Monday, September 11, 2006

More on Disney's highly selective PT911 marketing campaign

(updated below)

Alan Colmes is the co-host of one of the highest-rated television cable news shows in the country. He is also, according to Talkers Magazine, the sole host of one of the most listened-to radio talk shows in the country, with an audience in excess of 1 million listeners. He has access on a daily basis to millions of Americans who are interested in political matters.

If you were a publicist for that film trying to generate "buzz" for it, there are few people whom you'd rather have screen the film than Colmes -- assuming, that is, that you didn't have an agenda of trying to ensure that no Bush critics viewed the film. Following up on my post this weekend about the bizarrely selective marketing campaign for Path to 9/11, I asked Colmes this morning by e-mail if he received a screener of Path to 9/11. Here is what he said:

No, I did not receive an advance copy of the ABC show at any time.

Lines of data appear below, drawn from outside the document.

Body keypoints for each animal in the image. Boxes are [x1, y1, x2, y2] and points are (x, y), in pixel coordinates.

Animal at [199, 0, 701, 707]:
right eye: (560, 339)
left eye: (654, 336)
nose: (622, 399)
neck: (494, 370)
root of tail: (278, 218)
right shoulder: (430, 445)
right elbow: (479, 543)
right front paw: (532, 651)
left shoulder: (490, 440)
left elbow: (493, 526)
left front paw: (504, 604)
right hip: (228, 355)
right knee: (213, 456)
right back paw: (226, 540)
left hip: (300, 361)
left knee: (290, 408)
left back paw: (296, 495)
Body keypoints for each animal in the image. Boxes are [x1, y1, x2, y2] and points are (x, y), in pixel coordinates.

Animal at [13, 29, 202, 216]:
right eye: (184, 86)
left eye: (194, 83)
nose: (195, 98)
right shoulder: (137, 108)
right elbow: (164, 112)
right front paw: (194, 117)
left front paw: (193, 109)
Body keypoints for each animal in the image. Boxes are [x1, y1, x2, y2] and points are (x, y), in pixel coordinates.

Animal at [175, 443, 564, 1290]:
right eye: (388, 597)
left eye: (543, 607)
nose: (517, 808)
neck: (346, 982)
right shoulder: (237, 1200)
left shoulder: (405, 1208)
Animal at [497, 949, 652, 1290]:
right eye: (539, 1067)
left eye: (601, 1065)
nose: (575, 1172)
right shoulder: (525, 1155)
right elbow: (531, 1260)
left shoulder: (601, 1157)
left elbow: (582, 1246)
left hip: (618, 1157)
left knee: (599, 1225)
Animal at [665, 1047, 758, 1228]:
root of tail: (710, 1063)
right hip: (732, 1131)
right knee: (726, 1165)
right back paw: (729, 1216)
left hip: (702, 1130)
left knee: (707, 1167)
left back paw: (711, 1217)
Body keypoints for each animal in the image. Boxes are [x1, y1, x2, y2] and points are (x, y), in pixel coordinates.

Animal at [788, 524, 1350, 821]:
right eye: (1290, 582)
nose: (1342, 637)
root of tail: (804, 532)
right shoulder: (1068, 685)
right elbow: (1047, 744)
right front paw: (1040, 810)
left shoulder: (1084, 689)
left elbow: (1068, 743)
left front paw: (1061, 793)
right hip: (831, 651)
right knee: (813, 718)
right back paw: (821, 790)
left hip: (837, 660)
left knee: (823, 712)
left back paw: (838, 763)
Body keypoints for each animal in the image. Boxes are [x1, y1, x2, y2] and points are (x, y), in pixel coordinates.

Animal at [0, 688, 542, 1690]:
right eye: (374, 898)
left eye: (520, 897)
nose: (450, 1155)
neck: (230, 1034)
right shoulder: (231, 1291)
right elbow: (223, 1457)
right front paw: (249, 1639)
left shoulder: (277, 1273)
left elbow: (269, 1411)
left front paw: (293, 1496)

What an odd oversight. Hugh Hewitt (who has no television show and whose radio audience is smaller than Colmes') received a copy, as he has been reminding us on a daily basis for that last two weeks. Even Bill Handel, a local radio host (who coincidentally happens to be a worshipful supporter of the Bush "war on terror" at a neoconservative radio station) who did not even request a copy and evinced no interest in viewing it, nonetheless recieved a screener. Yet Colmes did not. I wonder what accounts for that discrepancy. What possible marketing strategy might explain that?

According to Talkers, Air America's Randi Rhodes has roughly the same audience size as Colmes for her radio show, which is also more than Hewitt's. Did Rhodes get a screener? Why would Disney send screeners to Hugh Hewitt and even Bill Handel but not Alan Colmes?

UPDATE: John Amato confirms that Air America's Al Franken also received nothing from ABC. Additionally, Amato -- who has one of the largest political blogs on the Internet -- attempted to have a screener sent to him but was continuously given the run-around and never received one, just as was the case for other large liberal blogs.